To make things worse, in 2020 Sino-Indian relations hit their lowest point in half a century. In May, Indian and Chinese troops clashed at various points along the northern border. Videos began circulating of a fistfight near Pangong Tso in Ladakh and West Tibet. In June, things took a turn for the worse when both sides engaged in hand-to-hand combat near the Galwan River. It resulted in the deaths of 20 Indian soldiers and four Chinese soldiers. Because the use of weaponry is banned at the Line of Actual Control that divides the two nations, the crude battle saw the soldiers using rods, sticks, and even metal nails to attack each other. After nine rounds of corps commander-level talks and back-channel discussions over nearly seven months, the two sides have finally begun a disengagement process—although China’s recent acknowledgement of the deaths of its so-called martyrs from last June has resparked tensions.
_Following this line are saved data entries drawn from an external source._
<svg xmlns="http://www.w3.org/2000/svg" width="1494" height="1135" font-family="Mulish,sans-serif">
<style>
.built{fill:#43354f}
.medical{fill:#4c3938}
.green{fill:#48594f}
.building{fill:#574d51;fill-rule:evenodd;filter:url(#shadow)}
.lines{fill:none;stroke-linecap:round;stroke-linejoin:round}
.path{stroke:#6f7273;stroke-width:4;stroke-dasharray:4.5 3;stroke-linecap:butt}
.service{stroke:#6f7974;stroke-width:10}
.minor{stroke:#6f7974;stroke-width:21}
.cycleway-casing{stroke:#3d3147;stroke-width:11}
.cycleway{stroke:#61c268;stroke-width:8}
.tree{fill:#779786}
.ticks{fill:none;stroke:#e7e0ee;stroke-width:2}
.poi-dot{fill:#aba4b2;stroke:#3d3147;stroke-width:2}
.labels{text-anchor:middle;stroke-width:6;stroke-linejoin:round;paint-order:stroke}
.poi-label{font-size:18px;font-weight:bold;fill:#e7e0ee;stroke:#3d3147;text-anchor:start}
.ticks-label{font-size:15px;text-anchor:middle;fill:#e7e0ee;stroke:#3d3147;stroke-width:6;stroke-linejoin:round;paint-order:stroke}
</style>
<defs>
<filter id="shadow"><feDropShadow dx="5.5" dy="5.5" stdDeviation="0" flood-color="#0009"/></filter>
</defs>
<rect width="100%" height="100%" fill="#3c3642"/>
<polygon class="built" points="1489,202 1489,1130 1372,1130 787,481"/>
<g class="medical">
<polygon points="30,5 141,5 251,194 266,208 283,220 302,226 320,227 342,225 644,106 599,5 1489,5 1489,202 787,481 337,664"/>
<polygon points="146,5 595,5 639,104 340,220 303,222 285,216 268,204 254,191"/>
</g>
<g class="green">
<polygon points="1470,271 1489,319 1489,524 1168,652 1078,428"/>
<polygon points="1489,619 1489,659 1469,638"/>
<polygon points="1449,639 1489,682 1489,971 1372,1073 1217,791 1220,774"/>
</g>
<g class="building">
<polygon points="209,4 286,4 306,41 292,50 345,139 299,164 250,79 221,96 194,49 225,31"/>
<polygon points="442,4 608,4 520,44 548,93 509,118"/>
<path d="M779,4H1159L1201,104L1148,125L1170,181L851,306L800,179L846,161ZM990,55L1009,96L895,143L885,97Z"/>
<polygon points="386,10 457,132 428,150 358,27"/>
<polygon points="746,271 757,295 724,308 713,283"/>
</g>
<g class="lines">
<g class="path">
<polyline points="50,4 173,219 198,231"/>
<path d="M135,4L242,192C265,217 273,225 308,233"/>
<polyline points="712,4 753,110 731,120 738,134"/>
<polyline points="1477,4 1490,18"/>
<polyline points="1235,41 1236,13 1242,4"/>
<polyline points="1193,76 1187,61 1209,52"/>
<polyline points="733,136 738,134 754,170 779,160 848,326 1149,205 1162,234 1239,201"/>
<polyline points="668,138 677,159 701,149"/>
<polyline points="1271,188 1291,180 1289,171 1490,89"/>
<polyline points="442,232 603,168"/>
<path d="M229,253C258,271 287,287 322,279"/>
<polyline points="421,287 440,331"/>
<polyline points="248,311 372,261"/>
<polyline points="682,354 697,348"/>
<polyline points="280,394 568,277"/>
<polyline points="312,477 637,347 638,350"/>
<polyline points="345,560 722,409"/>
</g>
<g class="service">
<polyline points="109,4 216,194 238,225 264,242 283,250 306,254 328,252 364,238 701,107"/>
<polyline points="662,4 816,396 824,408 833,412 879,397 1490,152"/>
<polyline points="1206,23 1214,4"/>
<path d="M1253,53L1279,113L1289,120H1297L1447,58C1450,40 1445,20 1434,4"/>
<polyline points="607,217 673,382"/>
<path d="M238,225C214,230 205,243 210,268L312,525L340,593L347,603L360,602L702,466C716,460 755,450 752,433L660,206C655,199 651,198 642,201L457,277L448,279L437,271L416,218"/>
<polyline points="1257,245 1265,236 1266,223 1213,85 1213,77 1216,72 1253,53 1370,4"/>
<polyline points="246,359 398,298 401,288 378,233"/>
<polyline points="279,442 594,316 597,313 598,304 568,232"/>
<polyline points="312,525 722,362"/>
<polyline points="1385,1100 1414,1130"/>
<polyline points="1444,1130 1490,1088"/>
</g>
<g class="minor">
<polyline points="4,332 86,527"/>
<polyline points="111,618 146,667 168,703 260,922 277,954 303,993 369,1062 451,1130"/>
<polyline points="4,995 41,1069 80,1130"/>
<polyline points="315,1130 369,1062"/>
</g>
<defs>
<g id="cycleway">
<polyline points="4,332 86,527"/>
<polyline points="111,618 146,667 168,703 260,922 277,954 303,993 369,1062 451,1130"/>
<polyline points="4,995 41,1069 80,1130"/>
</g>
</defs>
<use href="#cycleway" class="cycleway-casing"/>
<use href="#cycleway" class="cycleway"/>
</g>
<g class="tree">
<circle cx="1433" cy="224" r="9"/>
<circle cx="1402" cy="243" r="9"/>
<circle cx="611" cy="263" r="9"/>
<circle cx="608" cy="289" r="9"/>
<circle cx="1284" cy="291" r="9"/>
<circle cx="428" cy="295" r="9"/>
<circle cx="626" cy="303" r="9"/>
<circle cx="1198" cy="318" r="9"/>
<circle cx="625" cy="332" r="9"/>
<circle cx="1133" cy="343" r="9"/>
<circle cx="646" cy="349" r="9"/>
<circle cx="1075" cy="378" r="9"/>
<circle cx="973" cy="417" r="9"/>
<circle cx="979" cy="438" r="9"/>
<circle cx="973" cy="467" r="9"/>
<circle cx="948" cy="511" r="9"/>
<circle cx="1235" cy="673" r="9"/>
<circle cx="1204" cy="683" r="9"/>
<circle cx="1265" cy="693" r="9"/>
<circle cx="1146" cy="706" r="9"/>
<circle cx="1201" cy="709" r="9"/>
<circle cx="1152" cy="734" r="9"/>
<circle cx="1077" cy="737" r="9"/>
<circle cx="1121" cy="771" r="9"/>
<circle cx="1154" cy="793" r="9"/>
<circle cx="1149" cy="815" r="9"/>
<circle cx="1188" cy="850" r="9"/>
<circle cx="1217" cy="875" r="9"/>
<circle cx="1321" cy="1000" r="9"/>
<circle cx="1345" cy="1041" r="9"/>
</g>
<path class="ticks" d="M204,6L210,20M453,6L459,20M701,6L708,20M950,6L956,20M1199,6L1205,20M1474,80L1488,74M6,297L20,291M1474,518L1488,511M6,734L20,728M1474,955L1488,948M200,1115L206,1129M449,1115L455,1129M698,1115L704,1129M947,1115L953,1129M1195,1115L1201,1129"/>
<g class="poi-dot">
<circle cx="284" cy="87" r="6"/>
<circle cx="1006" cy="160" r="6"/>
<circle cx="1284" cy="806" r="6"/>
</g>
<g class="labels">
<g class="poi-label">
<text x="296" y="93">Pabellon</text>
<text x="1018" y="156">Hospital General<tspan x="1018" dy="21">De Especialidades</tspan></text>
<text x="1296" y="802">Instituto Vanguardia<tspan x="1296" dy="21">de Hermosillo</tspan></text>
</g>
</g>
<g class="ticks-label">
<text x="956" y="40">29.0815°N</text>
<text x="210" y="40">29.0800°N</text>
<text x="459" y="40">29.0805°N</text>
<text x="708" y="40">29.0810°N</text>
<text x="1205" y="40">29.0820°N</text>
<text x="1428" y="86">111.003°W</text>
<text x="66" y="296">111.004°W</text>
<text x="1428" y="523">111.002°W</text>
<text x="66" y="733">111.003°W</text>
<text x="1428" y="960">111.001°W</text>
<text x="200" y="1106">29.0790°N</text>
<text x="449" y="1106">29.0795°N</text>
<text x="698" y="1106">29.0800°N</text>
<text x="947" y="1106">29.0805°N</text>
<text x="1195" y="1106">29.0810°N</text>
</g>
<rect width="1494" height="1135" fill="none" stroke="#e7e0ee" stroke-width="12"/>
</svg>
During this time, however, the Indian public and government pushback against China has been immense. The Indian government banned Chinese apps, including WeChat, TikTok, and VooV, citing national security concerns. Many Indians have made a conscious effort to boycott Chinese goods, with some making a public show of destroying their Chinese-made products, including televisions and toys. Some people even burned effigies of North Korean leader Kim Jong Un, mistaking him for Chinese President Xi Jinping.
Against this backdrop, it is only understandable that the Indian Chinese community has dwindled. Living in India has meant that Indian Chinese are forced to prove their love for the country every day—even if they are second or third generation. It is a complicated identity to straddle, made even more difficult with the current political climate. This is also one of the reasons that the community is shrinking every year.
Even the lion dance, a signature of the community, is declining as members go abroad and the younger generations are unenthusiastic to take up the tradition. This year, there were only four lion dance groups. But James Liao, the founder of the India Hong De fitness club who teaches the lion dance and martial arts, remembers a time in the 1970s when 50 lion dance groups were performing. “[In] 1978, I remember my first time coming out to join the club, and I love that. Because during the new year … all the lions come out at midnight to go to each and every family in Tangra and give the family blessings,” he said.
Whether the celebrations will be resuscitated in the future depends on the pandemic and if tensions between the two countries lessen, but a community that has been there for two centuries is still disappearing.